夫のDVに「殺される!」妻は離婚を決意したが

 次に2人目は夫からのDVで人生を狂わされた美冬さん(仮名・39歳)。

「1か月間、何をしていても涙が止まらなかったんです。変だなと思い、地元のメンタルクリニックで診てもらったんです。強いストレスによる自己防衛でしょうと。PTSDの反応で起こる症状だと言われました。『恐怖』を忘れるために今でも出された薬を飲み続けています」

 美冬さんは3年前の悪夢を回顧してくれました。母親に付き添われ、実家近くの診療内科を受診したのですが、彼女の身に何があったのでしょうか? 彼女は当時、夫、そして12歳の息子さんと一緒に暮らしていました。

 美冬さんいわく、事件のあった日、泥酔した夫が帰宅したのは家族が夕食を済ませたころ。酒の勢いで「全部、お前らのせいだ! わかってるんだろうな!!」と怒鳴りつけてきたのです。美冬さんは帰宅に合わせ、夫の分の食事をテーブルに並べていたのですが、夫はその料理を皿ごと投げ捨て、美冬さんに向かってグラスを投げつけ、さらにキッチンカウンターに置かれた台所用品をはたき落としたそう。
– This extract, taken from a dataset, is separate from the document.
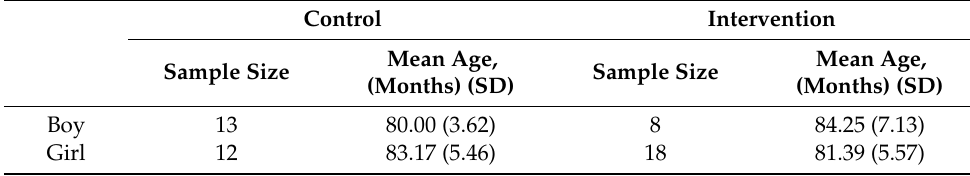
Figure 1. CONSORT diagram: Number of participants in the control and intervention group at each timepoint. Table 1. Descriptive statistics of the control and intervention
 息子さんが美冬さんの悲鳴を聞いたのは自分の部屋。急いで部屋を出て、リビングに向かうと夫に向かって「絶対に許さないからな!」と言い放ったのです。しかし、夫は実の息子に対しても一切容赦せず、「てめー! 何様のつもりだ!!」「くそ野郎が生んだ子供はくそ野郎だ」「(学費を)自分で払って自分で行きゃいいじゃないか! ええ!!」と吐き捨てたそうです。

 美冬さんは夫の怒りが鎮まるまで息子さんの部屋で待機したのですが、震える手でスマートフォンを操作し、夫の罵声をボイスメモで録音しておいたそう。そして夫が寝静まると、破壊された家財や家電、家具などを写真に撮るなど、「何かのとき」のために手を打っておいたのです。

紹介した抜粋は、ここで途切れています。